Tuesday, September 21, 2004

To Understand the worldwide ideological battle...

...-- especially the one between America and Western Europe and within America itself -- one must understand the vast differences between leftist and rightist worldviews and between secular and religious (specifically Judeo-Christian) values.

That is the first paragraph of Dennis Prager's article: The left thinks legally, the right thinks morally.

As I just heard on the radio today, the Left is scared of moral absolutes, and they avoid it at all costs, in arenas.

Dennis continues:
Whatever their feelings about George W. Bush or about attacking Iraq, for most of those on the Left, the rightness or wrongness of toppling Saddam Hussein's regime was determined by its legality (i.e., whether it was authorized by the U.N. Security Council).
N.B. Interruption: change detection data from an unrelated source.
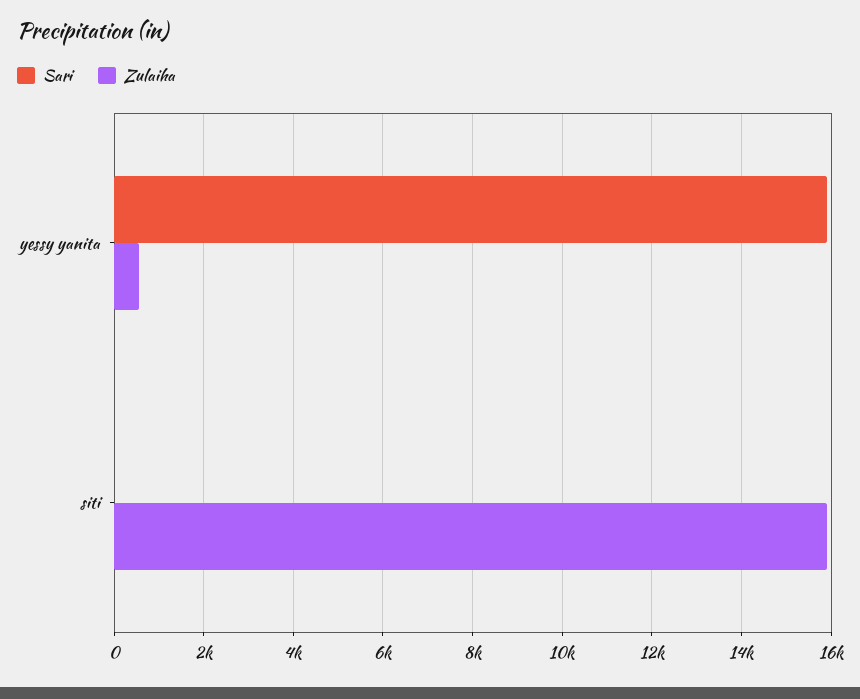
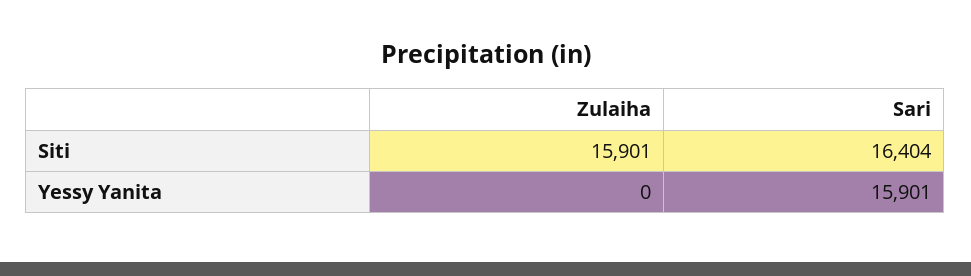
  {
    "Sari": {
      "yessy yanita": 15901,
-     "siti": 0
+     "siti": 16404
    },
    "Zulaiha": {
-     "yessy yanita": 600,
+     "yessy yanita": 0,
      "siti": 15901
    }
  }

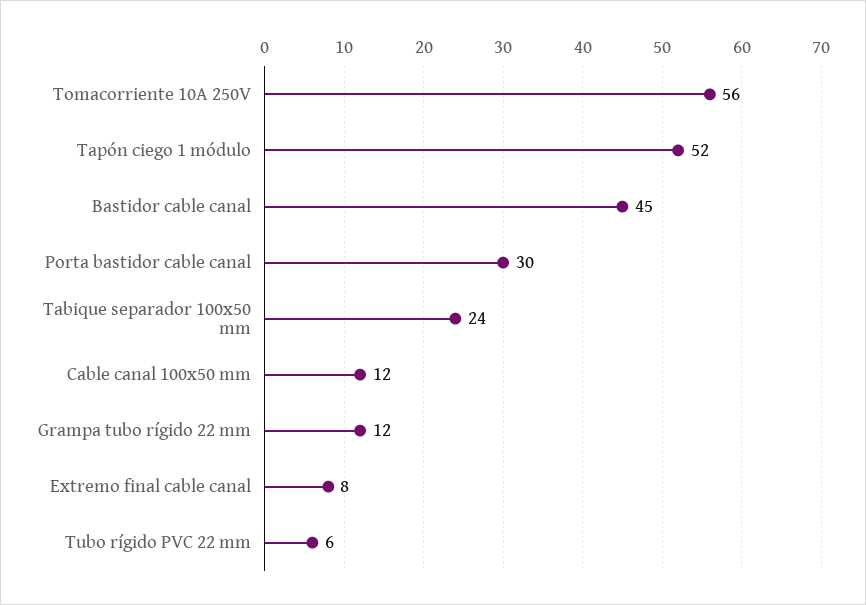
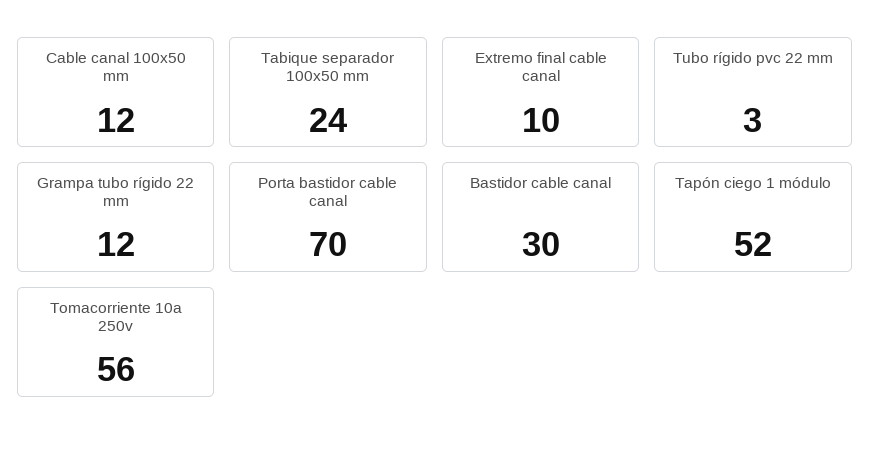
  {
    "Tomacorriente 10A 250V": 56,
    "Tapón ciego 1 módulo": 52,
-   "Bastidor cable canal": 45,
+   "Bastidor cable canal": 30,
-   "Porta bastidor cable canal": 30,
+   "Porta bastidor cable canal": 70,
    "Tabique separador 100x50 mm": 24,
    "Cable canal 100x50 mm": 12,
    "Grampa tubo rígido 22 mm": 12,
-   "Extremo final cable canal": 8,
+   "Extremo final cable canal": 10,
-   "Tubo rígido PVC 22 mm": 6
+   "Tubo rígido PVC 22 mm": 3
  }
On the other hand, for those who supported attacking Iraq, whether the war was deemed legal played no role in their assessment of its rightness or wrongness.
To those who supported removing Saddam Hussein by force, if the United Nations did not authorize it, it was a reflection on the morality of the United Nations, not the morality of the war.
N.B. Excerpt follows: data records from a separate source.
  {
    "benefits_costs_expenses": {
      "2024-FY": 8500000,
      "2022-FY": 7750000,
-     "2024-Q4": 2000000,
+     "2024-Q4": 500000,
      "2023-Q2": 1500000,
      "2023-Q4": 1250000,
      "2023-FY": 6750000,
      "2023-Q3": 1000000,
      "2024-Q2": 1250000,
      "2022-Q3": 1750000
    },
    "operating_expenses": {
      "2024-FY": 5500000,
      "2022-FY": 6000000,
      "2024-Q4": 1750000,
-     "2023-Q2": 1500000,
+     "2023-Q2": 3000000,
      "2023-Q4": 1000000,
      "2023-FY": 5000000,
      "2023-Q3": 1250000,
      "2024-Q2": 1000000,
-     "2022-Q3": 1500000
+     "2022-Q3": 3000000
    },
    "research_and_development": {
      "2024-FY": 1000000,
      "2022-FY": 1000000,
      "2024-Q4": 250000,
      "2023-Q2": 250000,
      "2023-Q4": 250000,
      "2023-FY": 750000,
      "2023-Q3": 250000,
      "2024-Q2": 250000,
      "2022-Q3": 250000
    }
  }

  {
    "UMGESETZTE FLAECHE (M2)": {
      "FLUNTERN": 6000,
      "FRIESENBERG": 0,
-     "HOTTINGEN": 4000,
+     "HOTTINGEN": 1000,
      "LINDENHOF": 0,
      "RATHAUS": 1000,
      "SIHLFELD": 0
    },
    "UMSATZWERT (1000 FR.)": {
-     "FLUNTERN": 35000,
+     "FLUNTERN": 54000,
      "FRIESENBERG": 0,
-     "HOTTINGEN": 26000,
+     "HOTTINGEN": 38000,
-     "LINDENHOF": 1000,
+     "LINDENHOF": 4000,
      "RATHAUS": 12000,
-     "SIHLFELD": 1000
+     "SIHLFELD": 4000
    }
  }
He asks why the Left loves worldly law so much (especially to the exclusion of God's laws) and answers:
First, the Left, which is largely secular, regards morality not as absolute, but as relative. This inevitably leads to moral confusion, and no one likes to be morally confused. So instead of moral absolutes, the Left holds legal absolutes. "Legal" for the Left is what "moral" is for the Right. The religious have a belief in God-based moral law, and the Left believes in man-made law as the moral law.

Second, whereas they cannot change God's laws, those on the Left can and do make many of society's laws.
In fact, the Left is intoxicated with law-making. It gives them the power to mold society just as Judeo-Christian values did in the past. Unless one understands that leftist ideals function as a religion, one cannot understand the Left.